→ **SET TASK**:
Could you copy out, word for word, every line from the start of the records through the line that contains "exposure: exposure -0.242", with that line included?

(Dataset records)
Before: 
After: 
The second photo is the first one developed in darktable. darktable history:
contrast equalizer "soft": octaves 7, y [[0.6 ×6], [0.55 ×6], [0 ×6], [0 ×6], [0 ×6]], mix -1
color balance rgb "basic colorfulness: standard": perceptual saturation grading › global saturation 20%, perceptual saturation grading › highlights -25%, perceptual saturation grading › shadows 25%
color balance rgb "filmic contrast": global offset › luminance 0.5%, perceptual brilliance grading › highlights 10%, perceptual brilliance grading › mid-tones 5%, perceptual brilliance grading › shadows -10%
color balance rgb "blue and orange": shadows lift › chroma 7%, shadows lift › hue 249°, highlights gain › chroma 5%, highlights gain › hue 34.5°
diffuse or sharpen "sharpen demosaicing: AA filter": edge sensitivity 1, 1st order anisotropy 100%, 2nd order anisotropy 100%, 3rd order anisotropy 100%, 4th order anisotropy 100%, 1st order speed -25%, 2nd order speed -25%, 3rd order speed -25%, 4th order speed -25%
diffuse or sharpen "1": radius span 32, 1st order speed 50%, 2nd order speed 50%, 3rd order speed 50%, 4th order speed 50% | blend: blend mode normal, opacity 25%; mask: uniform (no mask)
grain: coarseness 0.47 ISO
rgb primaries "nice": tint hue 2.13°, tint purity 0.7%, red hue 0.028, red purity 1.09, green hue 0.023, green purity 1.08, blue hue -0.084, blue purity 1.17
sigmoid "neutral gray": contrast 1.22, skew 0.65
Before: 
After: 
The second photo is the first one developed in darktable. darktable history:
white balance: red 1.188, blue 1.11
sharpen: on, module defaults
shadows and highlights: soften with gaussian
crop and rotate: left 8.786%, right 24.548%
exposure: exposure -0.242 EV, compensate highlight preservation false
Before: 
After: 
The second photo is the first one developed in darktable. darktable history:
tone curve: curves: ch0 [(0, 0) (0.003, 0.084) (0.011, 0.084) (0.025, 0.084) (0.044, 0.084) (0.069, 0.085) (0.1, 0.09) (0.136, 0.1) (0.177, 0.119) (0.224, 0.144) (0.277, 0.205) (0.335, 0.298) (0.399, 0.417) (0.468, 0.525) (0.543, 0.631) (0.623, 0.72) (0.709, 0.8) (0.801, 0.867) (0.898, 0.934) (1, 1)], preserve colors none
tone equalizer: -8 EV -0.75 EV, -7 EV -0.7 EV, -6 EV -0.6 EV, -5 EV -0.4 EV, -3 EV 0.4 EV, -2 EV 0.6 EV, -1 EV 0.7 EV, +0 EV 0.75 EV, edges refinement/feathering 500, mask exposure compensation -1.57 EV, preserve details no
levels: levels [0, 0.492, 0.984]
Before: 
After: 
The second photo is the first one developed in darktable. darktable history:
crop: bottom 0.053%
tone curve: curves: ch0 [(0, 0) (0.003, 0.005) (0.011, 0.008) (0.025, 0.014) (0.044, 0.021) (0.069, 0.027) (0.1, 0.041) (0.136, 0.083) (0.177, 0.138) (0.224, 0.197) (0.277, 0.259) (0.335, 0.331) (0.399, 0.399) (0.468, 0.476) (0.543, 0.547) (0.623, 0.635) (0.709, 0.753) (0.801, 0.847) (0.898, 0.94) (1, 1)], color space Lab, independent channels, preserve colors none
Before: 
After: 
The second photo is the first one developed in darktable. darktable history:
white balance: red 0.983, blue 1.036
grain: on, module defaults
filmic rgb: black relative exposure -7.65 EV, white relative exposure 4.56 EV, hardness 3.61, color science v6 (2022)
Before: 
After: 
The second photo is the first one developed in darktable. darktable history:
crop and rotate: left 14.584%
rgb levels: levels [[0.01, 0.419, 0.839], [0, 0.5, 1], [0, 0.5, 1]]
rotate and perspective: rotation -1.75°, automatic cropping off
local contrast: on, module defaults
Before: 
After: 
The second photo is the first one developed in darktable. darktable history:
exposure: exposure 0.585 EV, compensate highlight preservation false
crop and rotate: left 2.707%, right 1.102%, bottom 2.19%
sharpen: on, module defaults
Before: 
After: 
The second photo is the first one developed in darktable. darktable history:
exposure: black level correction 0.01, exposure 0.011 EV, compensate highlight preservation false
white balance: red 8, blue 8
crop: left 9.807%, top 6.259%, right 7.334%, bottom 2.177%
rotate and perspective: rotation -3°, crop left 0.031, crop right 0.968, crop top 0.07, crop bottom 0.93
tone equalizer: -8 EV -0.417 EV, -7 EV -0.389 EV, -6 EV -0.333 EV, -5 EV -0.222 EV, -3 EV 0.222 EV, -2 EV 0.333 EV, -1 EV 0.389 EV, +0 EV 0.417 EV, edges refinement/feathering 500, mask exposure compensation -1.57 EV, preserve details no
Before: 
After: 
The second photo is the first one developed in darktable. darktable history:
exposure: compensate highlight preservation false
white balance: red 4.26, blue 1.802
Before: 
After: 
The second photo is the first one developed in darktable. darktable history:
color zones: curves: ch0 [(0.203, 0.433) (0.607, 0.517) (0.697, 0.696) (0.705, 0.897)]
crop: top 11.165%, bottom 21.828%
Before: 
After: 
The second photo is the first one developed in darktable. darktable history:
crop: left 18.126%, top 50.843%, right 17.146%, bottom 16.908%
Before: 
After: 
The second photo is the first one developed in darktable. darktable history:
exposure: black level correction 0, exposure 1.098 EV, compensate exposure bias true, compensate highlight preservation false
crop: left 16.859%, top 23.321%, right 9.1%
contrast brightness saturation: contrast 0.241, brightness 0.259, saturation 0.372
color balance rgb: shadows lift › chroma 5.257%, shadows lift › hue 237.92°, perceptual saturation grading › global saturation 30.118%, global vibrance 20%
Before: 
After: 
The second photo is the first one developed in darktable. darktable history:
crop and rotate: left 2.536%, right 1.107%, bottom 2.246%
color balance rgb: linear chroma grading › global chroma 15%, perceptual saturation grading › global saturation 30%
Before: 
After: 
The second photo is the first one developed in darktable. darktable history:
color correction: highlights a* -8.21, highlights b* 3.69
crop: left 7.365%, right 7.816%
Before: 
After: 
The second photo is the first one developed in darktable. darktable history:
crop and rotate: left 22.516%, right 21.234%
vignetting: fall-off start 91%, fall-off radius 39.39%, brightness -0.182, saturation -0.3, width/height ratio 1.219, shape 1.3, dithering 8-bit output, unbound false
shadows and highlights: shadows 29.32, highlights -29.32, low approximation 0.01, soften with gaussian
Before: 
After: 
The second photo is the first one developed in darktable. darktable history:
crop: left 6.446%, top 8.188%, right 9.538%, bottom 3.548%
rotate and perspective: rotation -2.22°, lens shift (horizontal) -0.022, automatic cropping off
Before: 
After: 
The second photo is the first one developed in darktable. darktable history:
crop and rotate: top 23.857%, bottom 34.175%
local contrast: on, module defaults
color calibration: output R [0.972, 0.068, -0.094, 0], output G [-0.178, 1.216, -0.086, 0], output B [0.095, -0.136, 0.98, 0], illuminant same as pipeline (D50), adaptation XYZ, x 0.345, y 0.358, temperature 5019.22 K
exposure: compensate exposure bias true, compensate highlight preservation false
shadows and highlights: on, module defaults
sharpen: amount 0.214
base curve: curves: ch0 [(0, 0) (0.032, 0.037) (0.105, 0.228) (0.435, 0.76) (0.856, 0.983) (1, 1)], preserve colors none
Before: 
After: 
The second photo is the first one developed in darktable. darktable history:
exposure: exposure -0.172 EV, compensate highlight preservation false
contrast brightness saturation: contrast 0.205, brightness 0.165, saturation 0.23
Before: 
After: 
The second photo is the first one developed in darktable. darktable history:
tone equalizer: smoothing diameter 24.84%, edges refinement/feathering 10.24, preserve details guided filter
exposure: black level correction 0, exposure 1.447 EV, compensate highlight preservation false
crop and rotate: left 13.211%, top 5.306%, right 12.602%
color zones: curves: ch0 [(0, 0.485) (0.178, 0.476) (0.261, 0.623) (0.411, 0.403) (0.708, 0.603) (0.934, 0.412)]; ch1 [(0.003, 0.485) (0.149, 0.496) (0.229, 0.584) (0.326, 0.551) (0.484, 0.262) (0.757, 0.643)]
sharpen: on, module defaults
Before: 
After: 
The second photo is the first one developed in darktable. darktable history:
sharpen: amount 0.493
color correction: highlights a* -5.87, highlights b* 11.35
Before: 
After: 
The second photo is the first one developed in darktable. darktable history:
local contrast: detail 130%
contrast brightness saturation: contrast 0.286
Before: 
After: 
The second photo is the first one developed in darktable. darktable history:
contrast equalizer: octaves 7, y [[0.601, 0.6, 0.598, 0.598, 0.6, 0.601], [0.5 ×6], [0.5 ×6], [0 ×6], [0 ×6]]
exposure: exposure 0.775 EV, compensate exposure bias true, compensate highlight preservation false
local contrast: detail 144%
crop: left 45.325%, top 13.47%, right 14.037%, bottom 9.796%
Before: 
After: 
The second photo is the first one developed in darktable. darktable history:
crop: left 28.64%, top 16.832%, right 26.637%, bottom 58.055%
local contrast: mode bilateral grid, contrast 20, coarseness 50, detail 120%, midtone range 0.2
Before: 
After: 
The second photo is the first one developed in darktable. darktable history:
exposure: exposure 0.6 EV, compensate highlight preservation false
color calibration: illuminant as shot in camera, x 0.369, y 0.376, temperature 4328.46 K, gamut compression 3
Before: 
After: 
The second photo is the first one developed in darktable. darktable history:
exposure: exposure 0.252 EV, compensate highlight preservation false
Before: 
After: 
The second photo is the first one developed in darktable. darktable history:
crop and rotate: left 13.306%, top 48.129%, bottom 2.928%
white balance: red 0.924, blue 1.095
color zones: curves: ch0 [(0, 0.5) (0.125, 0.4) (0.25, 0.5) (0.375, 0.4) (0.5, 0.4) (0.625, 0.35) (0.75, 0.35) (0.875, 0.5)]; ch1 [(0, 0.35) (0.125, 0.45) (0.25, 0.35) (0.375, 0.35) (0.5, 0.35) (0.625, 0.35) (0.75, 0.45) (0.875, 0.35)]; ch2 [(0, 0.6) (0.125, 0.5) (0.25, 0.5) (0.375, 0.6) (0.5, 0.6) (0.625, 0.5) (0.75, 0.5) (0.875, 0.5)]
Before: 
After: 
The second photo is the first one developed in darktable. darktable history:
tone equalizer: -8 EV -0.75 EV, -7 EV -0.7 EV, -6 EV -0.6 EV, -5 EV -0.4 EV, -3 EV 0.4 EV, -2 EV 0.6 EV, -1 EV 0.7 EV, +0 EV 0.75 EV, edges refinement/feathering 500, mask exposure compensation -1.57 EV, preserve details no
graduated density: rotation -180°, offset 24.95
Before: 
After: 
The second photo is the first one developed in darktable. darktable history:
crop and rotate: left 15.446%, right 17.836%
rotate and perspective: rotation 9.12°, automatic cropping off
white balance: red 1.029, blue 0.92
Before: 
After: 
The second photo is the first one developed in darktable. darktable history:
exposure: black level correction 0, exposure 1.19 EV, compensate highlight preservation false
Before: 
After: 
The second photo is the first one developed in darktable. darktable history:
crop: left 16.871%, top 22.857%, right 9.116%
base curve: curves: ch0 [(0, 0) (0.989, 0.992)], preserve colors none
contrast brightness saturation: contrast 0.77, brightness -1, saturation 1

→ **RESULT OF THIS TASK**:
Before: 
After: 
The second photo is the first one developed in darktable. darktable history:
contrast equalizer "soft": octaves 7, y [[0.6 ×6], [0.55 ×6], [0 ×6], [0 ×6], [0 ×6]], mix -1
color balance rgb "basic colorfulness: standard": perceptual saturation grading › global saturation 20%, perceptual saturation grading › highlights -25%, perceptual saturation grading › shadows 25%
color balance rgb "filmic contrast": global offset › luminance 0.5%, perceptual brilliance grading › highlights 10%, perceptual brilliance grading › mid-tones 5%, perceptual brilliance grading › shadows -10%
color balance rgb "blue and orange": shadows lift › chroma 7%, shadows lift › hue 249°, highlights gain › chroma 5%, highlights gain › hue 34.5°
diffuse or sharpen "sharpen demosaicing: AA filter": edge sensitivity 1, 1st order anisotropy 100%, 2nd order anisotropy 100%, 3rd order anisotropy 100%, 4th order anisotropy 100%, 1st order speed -25%, 2nd order speed -25%, 3rd order speed -25%, 4th order speed -25%
diffuse or sharpen "1": radius span 32, 1st order speed 50%, 2nd order speed 50%, 3rd order speed 50%, 4th order speed 50% | blend: blend mode normal, opacity 25%; mask: uniform (no mask)
grain: coarseness 0.47 ISO
rgb primaries "nice": tint hue 2.13°, tint purity 0.7%, red hue 0.028, red purity 1.09, green hue 0.023, green purity 1.08, blue hue -0.084, blue purity 1.17
sigmoid "neutral gray": contrast 1.22, skew 0.65
Before: 
After: 
The second photo is the first one developed in darktable. darktable history:
white balance: red 1.188, blue 1.11
sharpen: on, module defaults
shadows and highlights: soften with gaussian
crop and rotate: left 8.786%, right 24.548%
exposure: exposure -0.242 EV, compensate highlight preservation false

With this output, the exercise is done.